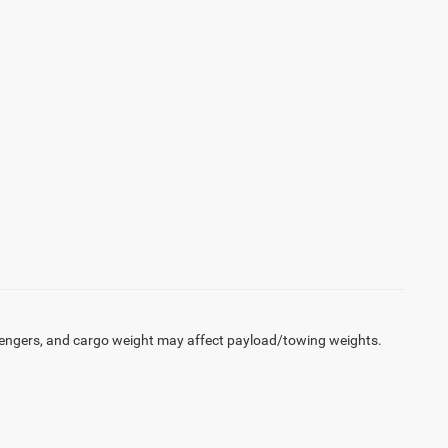
engers, and cargo weight may affect payload/towing weights.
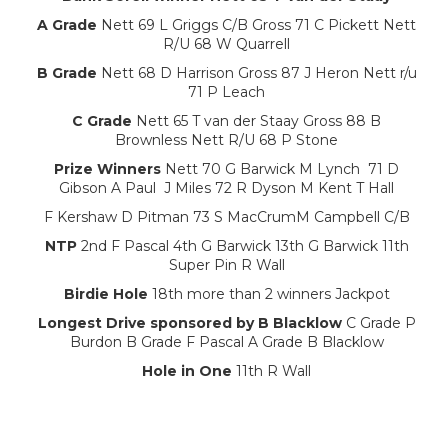
A Grade
Nett 69 L Griggs C/B Gross 71 C Pickett Nett
R/U 68 W Quarrell
B Grade
Nett 68 D Harrison Gross 87 J Heron Nett r/u
71 P Leach
C Grade
Nett 65 T van der Staay Gross 88 B
Brownless Nett R/U 68 P Stone
Prize Winners
Nett 70 G Barwick M Lynch 71 D
Gibson A Paul J Miles 72 R Dyson M Kent T Hall
F Kershaw D Pitman 73 S MacCrumM Campbell C/B
NTP
2nd F Pascal 4th G Barwick 13th G Barwick 11th
Super Pin R Wall
Birdie Hole
18th more than 2 winners Jackpot
Longest Drive sponsored by B Blacklow
C Grade P
Burdon B Grade F Pascal A Grade B Blacklow
Hole in One
11th R Wall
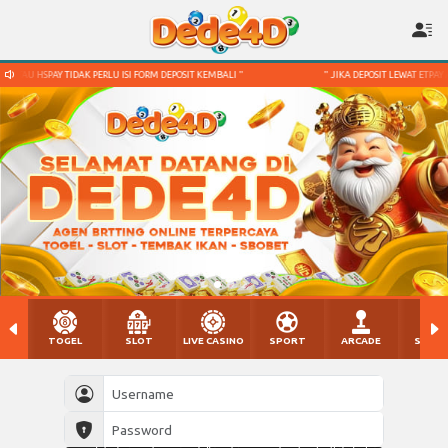
FORM DEPOSIT KEMBALI "
" JIKA DEPOSIT LEWAT ETPAY ATAU HSPAY TIDAK PERLU ISI FOR
TOGEL
SLOT
LIVE CASINO
SPORT
ARCADE
SABU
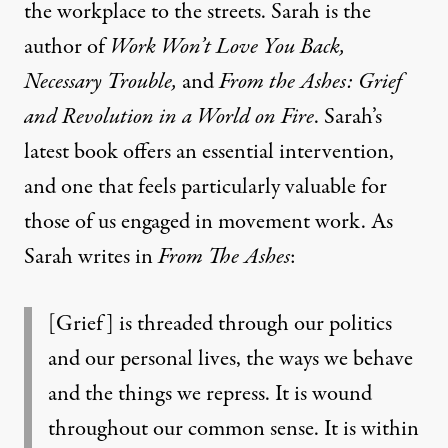
the workplace to the streets. Sarah is the
author of
Work Won’t Love You Back,
Necessary Trouble,
and
From the Ashes: Grief
and Revolution in a World on Fire
. Sarah’s
latest book offers an essential intervention,
and one that feels particularly valuable for
those of us engaged in movement work. As
Sarah writes in
From The Ashes
:
[Grief] is threaded through our politics
and our personal lives, the ways we behave
and the things we repress. It is wound
throughout our common sense. It is within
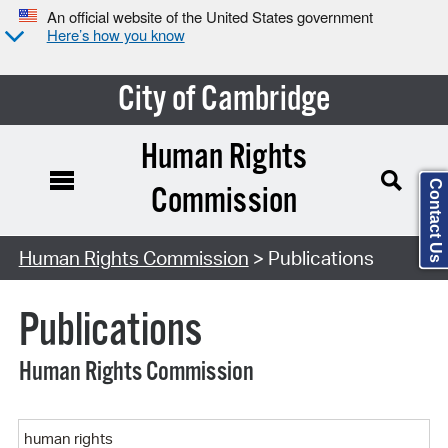
An official website of the United States government
Here’s how you know
City of Cambridge
Human Rights
Contact Us
Commission
Search Type:
Human Rights Commission
> Publications
Publications
Human Rights Commission
Keyword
--------------------------------------------------
TASK INSTRUCTIONS:
Should there be pictures in the data, leave them out and return the rest exactly.

RESPONSE FOR THIS EXERCISE:
engers, and cargo weight may affect payload/towing weights.
A Grade
Nett 69 L Griggs C/B Gross 71 C Pickett Nett
R/U 68 W Quarrell
B Grade
Nett 68 D Harrison Gross 87 J Heron Nett r/u
71 P Leach
C Grade
Nett 65 T van der Staay Gross 88 B
Brownless Nett R/U 68 P Stone
Prize Winners
Nett 70 G Barwick M Lynch 71 D
Gibson A Paul J Miles 72 R Dyson M Kent T Hall
F Kershaw D Pitman 73 S MacCrumM Campbell C/B
NTP
2nd F Pascal 4th G Barwick 13th G Barwick 11th
Super Pin R Wall
Birdie Hole
18th more than 2 winners Jackpot
Longest Drive sponsored by B Blacklow
C Grade P
Burdon B Grade F Pascal A Grade B Blacklow
Hole in One
11th R Wall
FORM DEPOSIT KEMBALI "
" JIKA DEPOSIT LEWAT ETPAY ATAU HSPAY TIDAK PERLU ISI FOR
TOGEL
SLOT
LIVE CASINO
SPORT
ARCADE
SABU
the workplace to the streets. Sarah is the
author of
Work Won’t Love You Back,
Necessary Trouble,
and
From the Ashes: Grief
and Revolution in a World on Fire
. Sarah’s
latest book offers an essential intervention,
and one that feels particularly valuable for
those of us engaged in movement work. As
Sarah writes in
From The Ashes
:
[Grief] is threaded through our politics
and our personal lives, the ways we behave
and the things we repress. It is wound
throughout our common sense. It is within
An official website of the United States government
Here’s how you know
City of Cambridge
Human Rights
Contact Us
Commission
Search Type:
Human Rights Commission
> Publications
Publications
Human Rights Commission
Keyword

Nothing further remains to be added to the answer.